En France la santé mentale est un enjeu prioritaire de santé publique qui donne lieu depuis plus d’une décennie à des actions. La santé mentale couvre un champ large qui dépasse largement le cadre du soin psychiatrique et des pathologies mentales graves dont la prévalence est de 1 à 2%.

La précarité sociale, l’isolement, les difficultés d’accès aux soins, les défaillances éducatives sont autant de facteurs diversement répartis sur le territoire national. Aussi, la sectorisation des politiques de prévention est un enjeu important. Dans chaque région l’ARS, l’agence régionale de santé, coordonne les actions de santé mentale. Les ARS encadrent les professionnels de santé parmi lesquels les psychologues cliniciens-psychothérapeutes, tenus de s’inscrire sur les registres ADELI. Les collectivités locales, départements, régions ainsi que les grandes agglomérations répondent par des actions médico-sociales et éducatives de terrains aux besoins de leurs administrés. Les psychologues sont présents dans les dispositifs spécifiques, associations, mission locale dédiée à l’intégration professionnelle et sociale des adolescents et des jeunes adultes. Les psychologues peuvent, à côté de leur activité libérale, créer des structures associatives qui proposent des psychothérapies, l’accompagnement à la parentalité, des groupes de paroles ou la supervision d’équipes médico-sociales… Ces associations remplissent une mission de service public et s'inscrivent dans la sphère de l’économie sociale et solidaire.

++++++++++

— CONSIGNES —
**1.** Résumez en deux phrases le texte sur la santé mentale en France.
**2.** Recopiez fidèlement le passage du texte sur la santé mentale en France compris entre « En France la » et « est de 1 à 2%. », ces deux extraits inclus.
Appuyez-vous exclusivement sur le texte ci-dessus.

++++++++++

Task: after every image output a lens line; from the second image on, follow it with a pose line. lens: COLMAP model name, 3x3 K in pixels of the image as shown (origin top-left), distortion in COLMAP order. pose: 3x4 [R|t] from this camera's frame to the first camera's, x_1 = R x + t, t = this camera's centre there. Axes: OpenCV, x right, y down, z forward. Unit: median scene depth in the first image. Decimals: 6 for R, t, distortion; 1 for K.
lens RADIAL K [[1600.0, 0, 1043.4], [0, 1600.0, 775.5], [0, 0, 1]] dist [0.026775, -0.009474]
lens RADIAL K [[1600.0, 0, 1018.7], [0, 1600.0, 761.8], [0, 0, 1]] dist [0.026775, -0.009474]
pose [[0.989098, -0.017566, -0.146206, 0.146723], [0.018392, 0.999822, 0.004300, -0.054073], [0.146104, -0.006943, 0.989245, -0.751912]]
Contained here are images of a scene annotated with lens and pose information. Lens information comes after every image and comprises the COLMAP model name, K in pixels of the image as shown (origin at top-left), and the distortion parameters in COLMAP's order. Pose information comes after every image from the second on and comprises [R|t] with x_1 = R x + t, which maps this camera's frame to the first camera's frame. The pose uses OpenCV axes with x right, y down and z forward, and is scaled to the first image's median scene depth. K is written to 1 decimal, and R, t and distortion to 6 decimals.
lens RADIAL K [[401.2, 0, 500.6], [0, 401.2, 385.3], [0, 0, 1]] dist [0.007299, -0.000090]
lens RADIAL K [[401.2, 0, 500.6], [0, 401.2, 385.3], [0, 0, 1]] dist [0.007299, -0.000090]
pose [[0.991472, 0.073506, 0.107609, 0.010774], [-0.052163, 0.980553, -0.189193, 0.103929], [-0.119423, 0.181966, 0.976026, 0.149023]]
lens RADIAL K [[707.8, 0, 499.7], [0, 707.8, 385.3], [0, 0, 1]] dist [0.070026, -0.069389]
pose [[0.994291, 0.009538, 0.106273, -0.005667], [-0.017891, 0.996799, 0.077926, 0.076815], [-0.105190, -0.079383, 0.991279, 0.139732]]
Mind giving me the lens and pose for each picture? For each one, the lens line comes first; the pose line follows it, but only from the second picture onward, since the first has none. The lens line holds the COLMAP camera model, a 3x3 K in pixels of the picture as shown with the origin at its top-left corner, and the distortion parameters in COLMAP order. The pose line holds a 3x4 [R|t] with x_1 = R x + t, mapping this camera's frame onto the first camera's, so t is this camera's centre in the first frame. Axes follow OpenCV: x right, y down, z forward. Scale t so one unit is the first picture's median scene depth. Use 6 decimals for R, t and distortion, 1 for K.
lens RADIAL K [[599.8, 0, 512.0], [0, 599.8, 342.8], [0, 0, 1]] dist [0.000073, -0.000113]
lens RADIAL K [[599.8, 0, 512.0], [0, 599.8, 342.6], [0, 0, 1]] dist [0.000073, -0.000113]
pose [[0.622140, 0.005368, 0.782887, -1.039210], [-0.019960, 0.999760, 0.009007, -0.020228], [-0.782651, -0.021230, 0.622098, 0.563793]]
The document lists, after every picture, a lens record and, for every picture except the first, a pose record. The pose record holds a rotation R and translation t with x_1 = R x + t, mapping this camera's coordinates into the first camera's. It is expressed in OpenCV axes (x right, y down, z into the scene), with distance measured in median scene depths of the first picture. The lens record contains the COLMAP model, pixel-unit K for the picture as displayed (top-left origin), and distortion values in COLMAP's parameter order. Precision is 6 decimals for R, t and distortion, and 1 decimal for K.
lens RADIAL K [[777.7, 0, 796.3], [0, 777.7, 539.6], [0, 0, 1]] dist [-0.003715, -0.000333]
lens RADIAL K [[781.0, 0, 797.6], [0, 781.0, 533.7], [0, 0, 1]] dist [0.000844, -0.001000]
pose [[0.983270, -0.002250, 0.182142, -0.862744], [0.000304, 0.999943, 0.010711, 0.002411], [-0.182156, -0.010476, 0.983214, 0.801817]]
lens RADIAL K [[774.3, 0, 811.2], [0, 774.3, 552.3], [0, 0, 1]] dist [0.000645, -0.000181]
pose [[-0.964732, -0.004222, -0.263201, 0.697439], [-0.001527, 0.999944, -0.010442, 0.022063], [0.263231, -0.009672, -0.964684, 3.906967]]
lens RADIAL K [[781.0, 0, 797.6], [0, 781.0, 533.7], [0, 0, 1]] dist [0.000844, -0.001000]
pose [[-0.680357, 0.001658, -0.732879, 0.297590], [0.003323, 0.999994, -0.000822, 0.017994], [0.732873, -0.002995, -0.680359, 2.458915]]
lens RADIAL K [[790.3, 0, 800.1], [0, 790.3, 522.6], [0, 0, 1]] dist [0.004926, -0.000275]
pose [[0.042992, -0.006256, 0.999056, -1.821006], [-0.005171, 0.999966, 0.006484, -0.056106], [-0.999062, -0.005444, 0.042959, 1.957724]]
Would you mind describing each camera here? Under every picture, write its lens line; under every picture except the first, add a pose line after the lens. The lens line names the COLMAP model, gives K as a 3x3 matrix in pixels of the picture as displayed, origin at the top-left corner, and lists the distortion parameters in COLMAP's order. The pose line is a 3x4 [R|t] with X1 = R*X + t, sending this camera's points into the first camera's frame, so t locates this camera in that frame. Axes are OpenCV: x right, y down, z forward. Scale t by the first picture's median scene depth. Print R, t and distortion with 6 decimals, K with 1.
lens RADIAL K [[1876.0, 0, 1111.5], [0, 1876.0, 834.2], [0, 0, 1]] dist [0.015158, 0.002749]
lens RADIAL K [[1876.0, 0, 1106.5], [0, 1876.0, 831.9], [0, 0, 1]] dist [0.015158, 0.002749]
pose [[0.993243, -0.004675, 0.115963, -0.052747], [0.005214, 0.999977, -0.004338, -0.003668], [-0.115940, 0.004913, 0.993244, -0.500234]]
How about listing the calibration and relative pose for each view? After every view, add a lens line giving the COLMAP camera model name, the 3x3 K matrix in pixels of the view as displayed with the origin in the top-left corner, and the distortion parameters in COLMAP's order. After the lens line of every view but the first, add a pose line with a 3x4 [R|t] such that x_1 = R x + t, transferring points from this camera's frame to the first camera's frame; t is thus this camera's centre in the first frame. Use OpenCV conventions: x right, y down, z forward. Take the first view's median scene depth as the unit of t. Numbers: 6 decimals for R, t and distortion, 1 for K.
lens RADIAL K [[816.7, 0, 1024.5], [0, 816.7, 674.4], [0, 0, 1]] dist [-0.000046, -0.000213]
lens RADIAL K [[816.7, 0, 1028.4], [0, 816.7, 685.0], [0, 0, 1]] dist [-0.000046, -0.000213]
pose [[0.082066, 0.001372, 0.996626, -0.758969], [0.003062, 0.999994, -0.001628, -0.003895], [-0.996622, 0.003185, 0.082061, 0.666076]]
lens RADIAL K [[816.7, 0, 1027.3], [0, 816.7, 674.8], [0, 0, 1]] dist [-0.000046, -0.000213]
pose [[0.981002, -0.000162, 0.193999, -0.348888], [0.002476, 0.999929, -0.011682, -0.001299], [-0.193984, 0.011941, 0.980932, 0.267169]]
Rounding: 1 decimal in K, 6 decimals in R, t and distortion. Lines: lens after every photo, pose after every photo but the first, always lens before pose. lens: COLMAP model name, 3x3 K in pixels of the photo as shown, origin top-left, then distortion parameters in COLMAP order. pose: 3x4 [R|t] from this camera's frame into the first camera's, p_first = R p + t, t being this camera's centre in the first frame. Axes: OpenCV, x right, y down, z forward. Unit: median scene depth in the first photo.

++++++++++

— CORRIGÉS —
**1.** En France, la santé mentale est un enjeu prioritaire de santé publique dont le champ dépasse largement le soin psychiatrique. Dans chaque région, l'agence régionale de santé coordonne les actions, les collectivités locales mènent des actions médico-sociales et éducatives de terrain, et les psychologues interviennent dans des dispositifs spécifiques ou créent des associations qui remplissent une mission de service public.

**2.**
En France la santé mentale est un enjeu prioritaire de santé publique qui donne lieu depuis plus d’une décennie à des actions. La santé mentale couvre un champ large qui dépasse largement le cadre du soin psychiatrique et des pathologies mentales graves dont la prévalence est de 1 à 2%.